Immunohistochemistry
Mitral valve tissues were fixed in 4% PFA for 24 h. After fixation, the tissue was dehydrated to enable embedding in paraffin, which is water insoluble. The tissue was dehydrated gently by immersion in increasing concentrations of alcohol. The alcohol was then cleared by incubation in xylene prior to paraffin embedding. The paraffin was typically heated to 60 °C and allowed to harden overnight. Finally, the tissue was sectioned into 8-μm-thick paraffin sections using a microtome. Sections were deparaffinized and rehydrated. Endogenous peroxidase activity was blocked by incubation for 30 min in 3% H2O2 in methanol at room temperature. Antigen retrieval was performed using microwave treatment for 15 min in citrate buffer (pH 6.0). The sections were blocked with 10% goat serum at 37 °C for 1 h and incubated with rabbit polyclonal antibody against human IL-1β or rabbit monoclonal antibody against human IL1RA (both applied at 1:200, Abcam, USA) in a humidified chamber overnight at 4 °C. Next, the sections were incubated with HRP conjugated secondary antibody for 1 h at room temperature, developed with DAB chromogen for 10 min at room temperature, rinsed in running tap water for 5 min, and counterstained with haematoxylin-eosin staining. The antibodies used in the present study are as follows: anti-IL1β antibody (ab2105, Abcam, USA) and anti-IL1R1 antibody (ab106278, Abcam, USA).
Immunoblotting
Mitral valve tissues samples were lysed with RIPA Lysis Buffer (Beyotime, China) containing PMSF protease inhibitor (Beyotime, China). Tissue lysates were cleared by centrifugation at 12,000×g for 10 min. Tissue lysates (20–30 μg protein) were separated on a 10% SDS–polyacrylamide gel and transferred onto PVDF membranes. The membrane was blocked in Tris-buffered saline (20 mM Tris, 150 mM NaCl, pH 7.4) containing 5% BSA and 0.1% Tween-20 for 2 h and then incubated with primary antibodies (1:1000 dilution) overnight. After blocking, washing, and incubation with appropriate secondary antibody, blots were developed using Super Signal chemiluminescence reagents (Pierce, Rockford, IL, USA).

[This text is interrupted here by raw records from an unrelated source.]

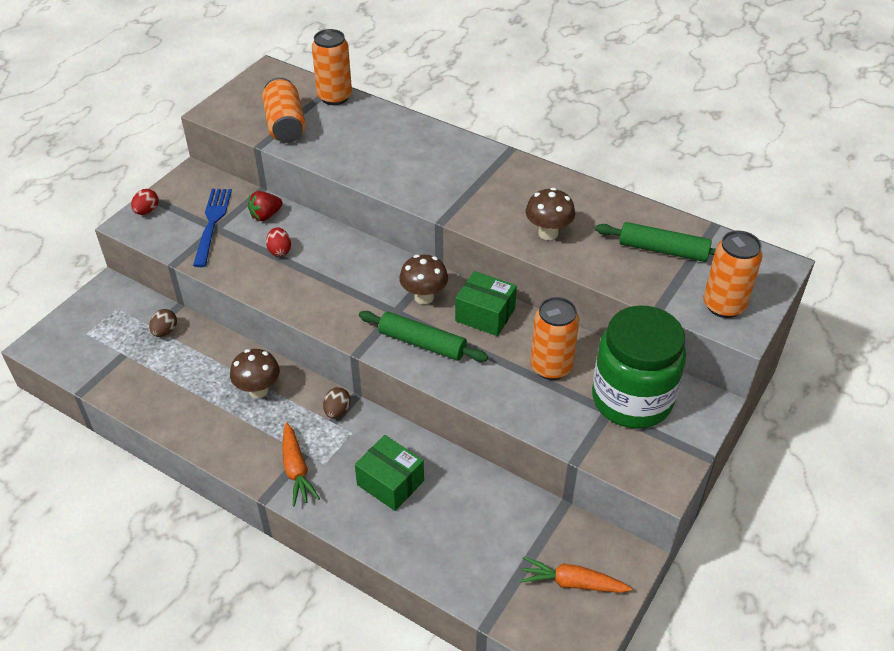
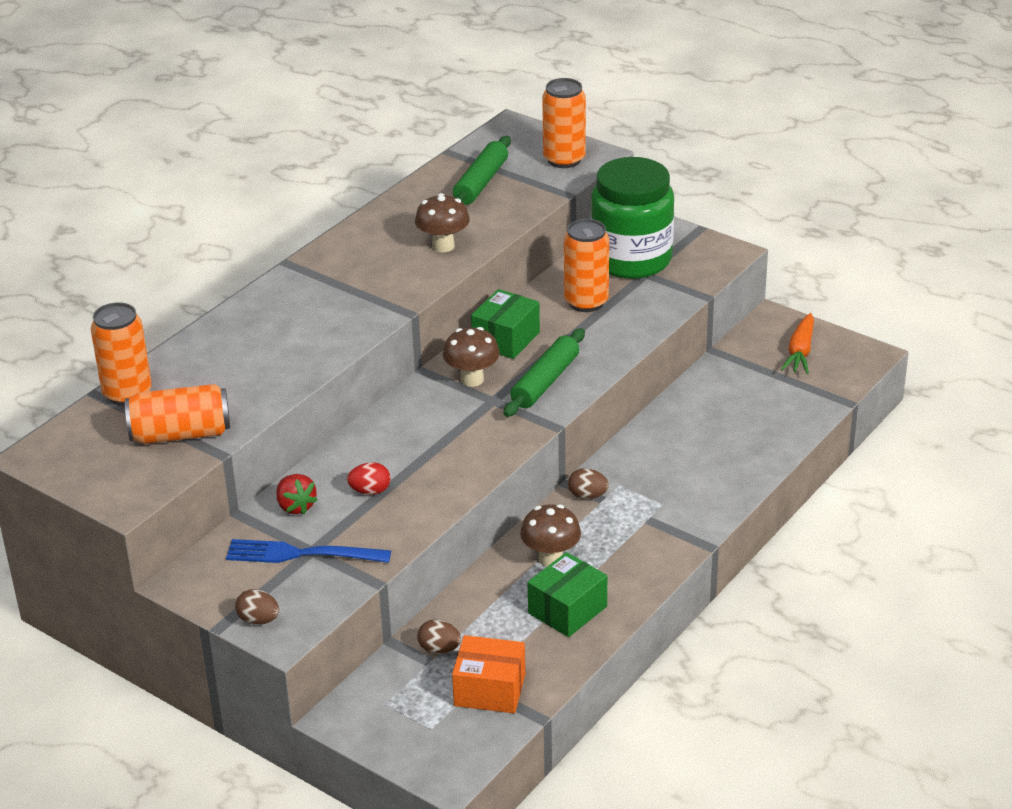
camera: 85 degrees left, 10 degrees down
(117, 361) = (489, 690): none -> orange box
(147, 211) = (258, 620): red egg -> brown egg
(296, 470) = (671, 523): orange carrot -> none
(390, 483) = (688, 457): green box -> green box (567, 610)

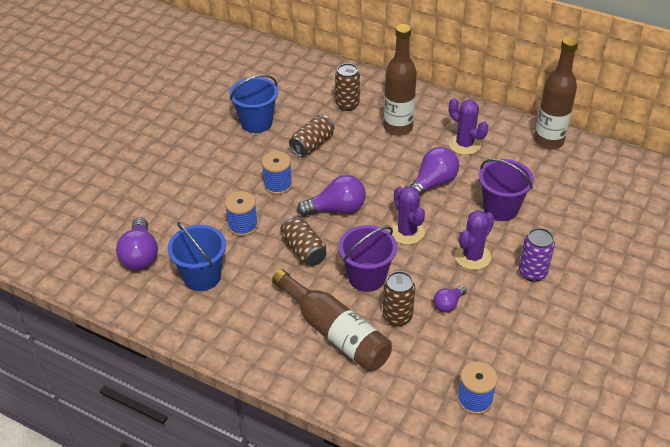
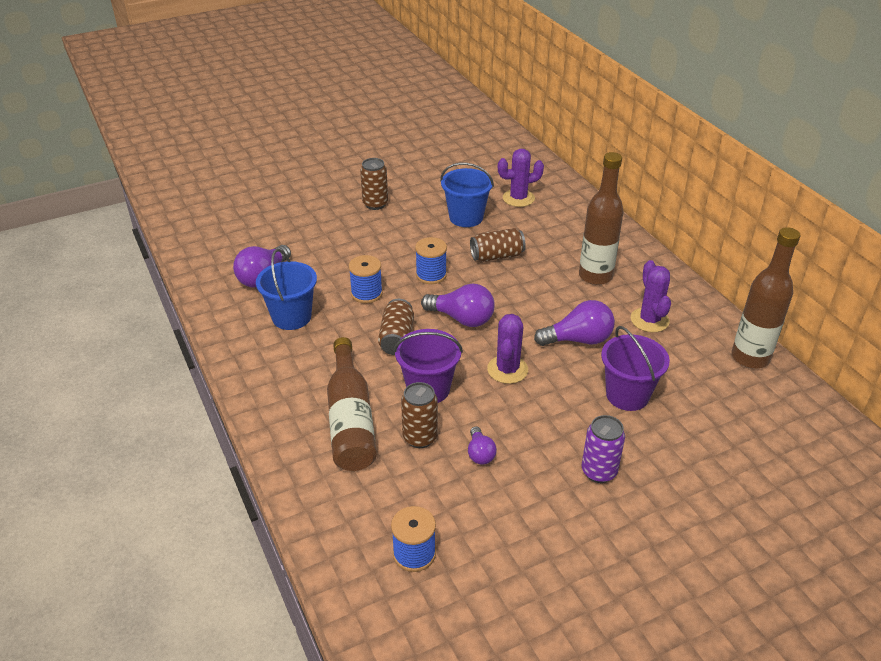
camera: 35 degrees right, 5 degrees down
(347, 105) = (565, 237): brown can -> brown can (375, 204)
(448, 304) = (480, 453): purple light bulb -> purple light bulb turned 90 degrees counterclockwise
(472, 256) = (550, 424): purple cactus -> purple cactus (518, 198)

The bands of interest from the immunoblots were scanned by densitometry, and the integrated density of the pixels in the identified areas was quantified using ImageJ (NIH, Bethesda, MD). The antibodies used in the present study were as follows: anti-IL1 beta antibody (ab2105, Abcam, USA), anti-IL1R1 antibody (ab106278, Abcam, USA), β-Actin (8H10D10) mouse mAb antibody (#3700, Cell Signaling Technology, USA), goat anti-mouse IgG-HRP antibody (sc-2005, Santa Cruz Technology, USA) and goat anti-rabbit IgG-HRP (sc-2004, Santa Cruz, USA).